▸ WORK INSTRUCTION: Copy the source text from all of the material below word for word, leaving out the pictures.

Pictures paired with source code:

---

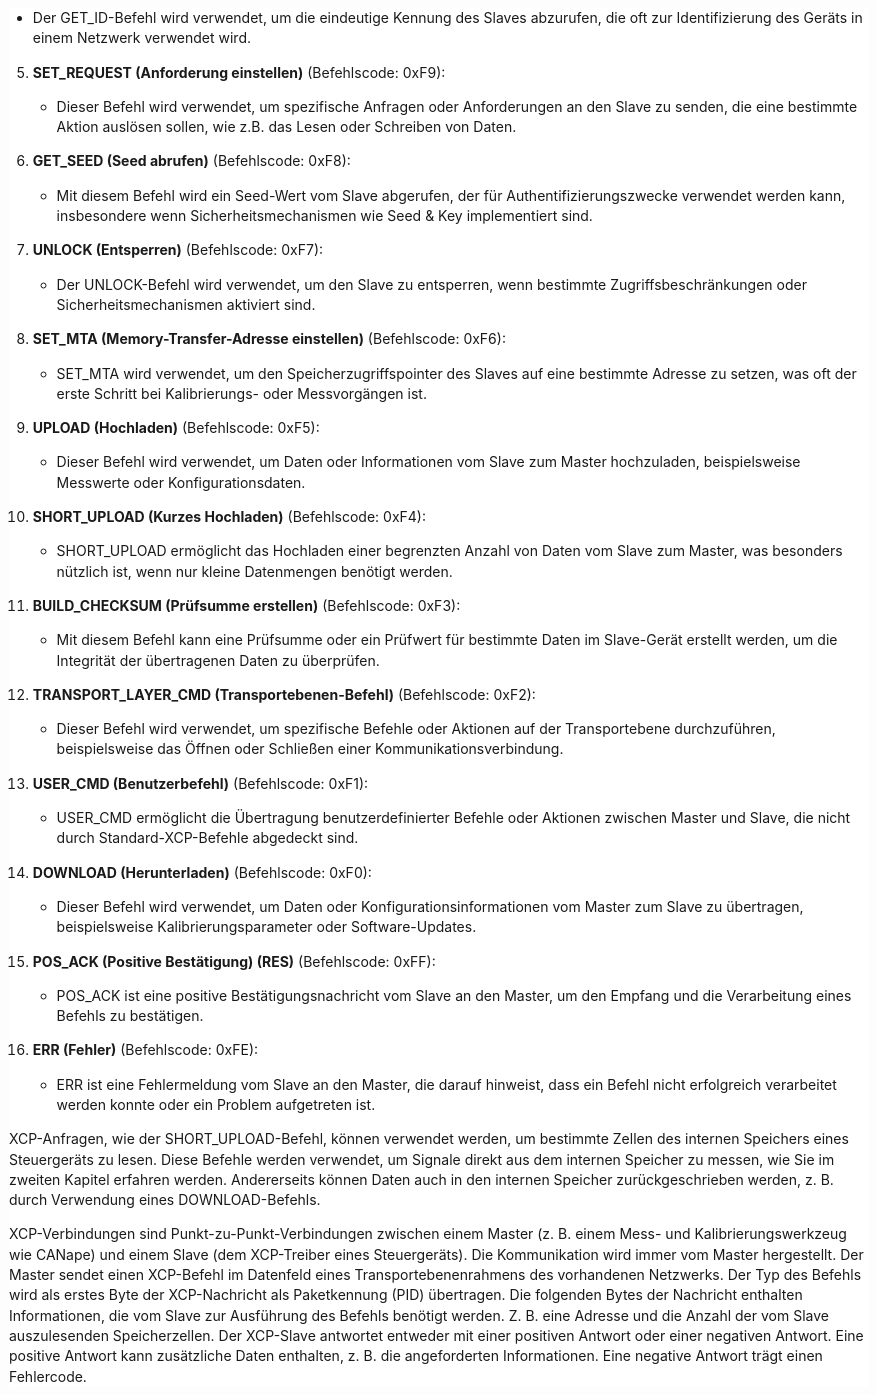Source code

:    - Der GET_ID-Befehl wird verwendet, um die eindeutige Kennung des Slaves abzurufen, die oft zur Identifizierung des Geräts in einem Netzwerk verwendet wird.
5. **SET_REQUEST (Anforderung einstellen)** (Befehlscode: 0xF9):

   - Dieser Befehl wird verwendet, um spezifische Anfragen oder Anforderungen an den Slave zu senden, die eine bestimmte Aktion auslösen sollen, wie z.B. das Lesen oder Schreiben von Daten.
6. **GET_SEED (Seed abrufen)** (Befehlscode: 0xF8):

   - Mit diesem Befehl wird ein Seed-Wert vom Slave abgerufen, der für Authentifizierungszwecke verwendet werden kann, insbesondere wenn Sicherheitsmechanismen wie Seed & Key implementiert sind.
7. **UNLOCK (Entsperren)** (Befehlscode: 0xF7):

   - Der UNLOCK-Befehl wird verwendet, um den Slave zu entsperren, wenn bestimmte Zugriffsbeschränkungen oder Sicherheitsmechanismen aktiviert sind.
8. **SET_MTA (Memory-Transfer-Adresse einstellen)** (Befehlscode: 0xF6):

   - SET_MTA wird verwendet, um den Speicherzugriffspointer des Slaves auf eine bestimmte Adresse zu setzen, was oft der erste Schritt bei Kalibrierungs- oder Messvorgängen ist.
9. **UPLOAD (Hochladen)** (Befehlscode: 0xF5):

   - Dieser Befehl wird verwendet, um Daten oder Informationen vom Slave zum Master hochzuladen, beispielsweise Messwerte oder Konfigurationsdaten.
10. **SHORT_UPLOAD (Kurzes Hochladen)** (Befehlscode: 0xF4):

    - SHORT_UPLOAD ermöglicht das Hochladen einer begrenzten Anzahl von Daten vom Slave zum Master, was besonders nützlich ist, wenn nur kleine Datenmengen benötigt werden.
11. **BUILD_CHECKSUM (Prüfsumme erstellen)** (Befehlscode: 0xF3):

    - Mit diesem Befehl kann eine Prüfsumme oder ein Prüfwert für bestimmte Daten im Slave-Gerät erstellt werden, um die Integrität der übertragenen Daten zu überprüfen.
12. **TRANSPORT_LAYER_CMD (Transportebenen-Befehl)** (Befehlscode: 0xF2):

    - Dieser Befehl wird verwendet, um spezifische Befehle oder Aktionen auf der Transportebene durchzuführen, beispielsweise das Öffnen oder Schließen einer Kommunikationsverbindung.
13. **USER_CMD (Benutzerbefehl)** (Befehlscode: 0xF1):

    - USER_CMD ermöglicht die Übertragung benutzerdefinierter Befehle oder Aktionen zwischen Master und Slave, die nicht durch Standard-XCP-Befehle abgedeckt sind.
14. **DOWNLOAD (Herunterladen)** (Befehlscode: 0xF0):

    - Dieser Befehl wird verwendet, um Daten oder Konfigurationsinformationen vom Master zum Slave zu übertragen, beispielsweise Kalibrierungsparameter oder Software-Updates.
15. **POS_ACK (Positive Bestätigung) (RES)** (Befehlscode: 0xFF):

    - POS_ACK ist eine positive Bestätigungsnachricht vom Slave an den Master, um den Empfang und die Verarbeitung eines Befehls zu bestätigen.
16. **ERR (Fehler)** (Befehlscode: 0xFE):

    - ERR ist eine Fehlermeldung vom Slave an den Master, die darauf hinweist, dass ein Befehl nicht erfolgreich verarbeitet werden konnte oder ein Problem aufgetreten ist.

XCP-Anfragen, wie der SHORT_UPLOAD-Befehl, können verwendet werden, um bestimmte Zellen des internen Speichers eines Steuergeräts zu lesen. Diese Befehle werden verwendet, um Signale direkt aus dem internen Speicher zu messen, wie Sie im zweiten Kapitel erfahren werden. Andererseits können Daten auch in den internen Speicher zurückgeschrieben werden, z. B. durch Verwendung eines DOWNLOAD-Befehls.

XCP-Verbindungen sind Punkt-zu-Punkt-Verbindungen zwischen einem Master (z. B. einem Mess- und Kalibrierungswerkzeug wie CANape) und einem Slave (dem XCP-Treiber eines Steuergeräts). Die Kommunikation wird immer vom Master hergestellt. Der Master sendet einen XCP-Befehl im Datenfeld eines Transportebenenrahmens des vorhandenen Netzwerks. Der Typ des Befehls wird als erstes Byte der XCP-Nachricht als Paketkennung (PID) übertragen. Die folgenden Bytes der Nachricht enthalten Informationen, die vom Slave zur Ausführung des Befehls benötigt werden. Z. B. eine Adresse und die Anzahl der vom Slave auszulesenden Speicherzellen. Der XCP-Slave antwortet entweder mit einer positiven Antwort oder einer negativen Antwort. Eine positive Antwort kann zusätzliche Daten enthalten, z. B. die angeforderten Informationen. Eine negative Antwort trägt einen Fehlercode.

---

▸ RESPONSE AREA:
Source code

:    - Der GET_ID-Befehl wird verwendet, um die eindeutige Kennung des Slaves abzurufen, die oft zur Identifizierung des Geräts in einem Netzwerk verwendet wird.
5. **SET_REQUEST (Anforderung einstellen)** (Befehlscode: 0xF9):

   - Dieser Befehl wird verwendet, um spezifische Anfragen oder Anforderungen an den Slave zu senden, die eine bestimmte Aktion auslösen sollen, wie z.B. das Lesen oder Schreiben von Daten.
6. **GET_SEED (Seed abrufen)** (Befehlscode: 0xF8):

   - Mit diesem Befehl wird ein Seed-Wert vom Slave abgerufen, der für Authentifizierungszwecke verwendet werden kann, insbesondere wenn Sicherheitsmechanismen wie Seed & Key implementiert sind.
7. **UNLOCK (Entsperren)** (Befehlscode: 0xF7):

   - Der UNLOCK-Befehl wird verwendet, um den Slave zu entsperren, wenn bestimmte Zugriffsbeschränkungen oder Sicherheitsmechanismen aktiviert sind.
8. **SET_MTA (Memory-Transfer-Adresse einstellen)** (Befehlscode: 0xF6):

   - SET_MTA wird verwendet, um den Speicherzugriffspointer des Slaves auf eine bestimmte Adresse zu setzen, was oft der erste Schritt bei Kalibrierungs- oder Messvorgängen ist.
9. **UPLOAD (Hochladen)** (Befehlscode: 0xF5):

   - Dieser Befehl wird verwendet, um Daten oder Informationen vom Slave zum Master hochzuladen, beispielsweise Messwerte oder Konfigurationsdaten.
10. **SHORT_UPLOAD (Kurzes Hochladen)** (Befehlscode: 0xF4):

    - SHORT_UPLOAD ermöglicht das Hochladen einer begrenzten Anzahl von Daten vom Slave zum Master, was besonders nützlich ist, wenn nur kleine Datenmengen benötigt werden.
11. **BUILD_CHECKSUM (Prüfsumme erstellen)** (Befehlscode: 0xF3):

    - Mit diesem Befehl kann eine Prüfsumme oder ein Prüfwert für bestimmte Daten im Slave-Gerät erstellt werden, um die Integrität der übertragenen Daten zu überprüfen.
12. **TRANSPORT_LAYER_CMD (Transportebenen-Befehl)** (Befehlscode: 0xF2):

    - Dieser Befehl wird verwendet, um spezifische Befehle oder Aktionen auf der Transportebene durchzuführen, beispielsweise das Öffnen oder Schließen einer Kommunikationsverbindung.
13. **USER_CMD (Benutzerbefehl)** (Befehlscode: 0xF1):

    - USER_CMD ermöglicht die Übertragung benutzerdefinierter Befehle oder Aktionen zwischen Master und Slave, die nicht durch Standard-XCP-Befehle abgedeckt sind.
14. **DOWNLOAD (Herunterladen)** (Befehlscode: 0xF0):

    - Dieser Befehl wird verwendet, um Daten oder Konfigurationsinformationen vom Master zum Slave zu übertragen, beispielsweise Kalibrierungsparameter oder Software-Updates.
15. **POS_ACK (Positive Bestätigung) (RES)** (Befehlscode: 0xFF):

    - POS_ACK ist eine positive Bestätigungsnachricht vom Slave an den Master, um den Empfang und die Verarbeitung eines Befehls zu bestätigen.
16. **ERR (Fehler)** (Befehlscode: 0xFE):

    - ERR ist eine Fehlermeldung vom Slave an den Master, die darauf hinweist, dass ein Befehl nicht erfolgreich verarbeitet werden konnte oder ein Problem aufgetreten ist.

XCP-Anfragen, wie der SHORT_UPLOAD-Befehl, können verwendet werden, um bestimmte Zellen des internen Speichers eines Steuergeräts zu lesen. Diese Befehle werden verwendet, um Signale direkt aus dem internen Speicher zu messen, wie Sie im zweiten Kapitel erfahren werden. Andererseits können Daten auch in den internen Speicher zurückgeschrieben werden, z. B. durch Verwendung eines DOWNLOAD-Befehls.

XCP-Verbindungen sind Punkt-zu-Punkt-Verbindungen zwischen einem Master (z. B. einem Mess- und Kalibrierungswerkzeug wie CANape) und einem Slave (dem XCP-Treiber eines Steuergeräts). Die Kommunikation wird immer vom Master hergestellt. Der Master sendet einen XCP-Befehl im Datenfeld eines Transportebenenrahmens des vorhandenen Netzwerks. Der Typ des Befehls wird als erstes Byte der XCP-Nachricht als Paketkennung (PID) übertragen. Die folgenden Bytes der Nachricht enthalten Informationen, die vom Slave zur Ausführung des Befehls benötigt werden. Z. B. eine Adresse und die Anzahl der vom Slave auszulesenden Speicherzellen. Der XCP-Slave antwortet entweder mit einer positiven Antwort oder einer negativen Antwort. Eine positive Antwort kann zusätzliche Daten enthalten, z. B. die angeforderten Informationen. Eine negative Antwort trägt einen Fehlercode.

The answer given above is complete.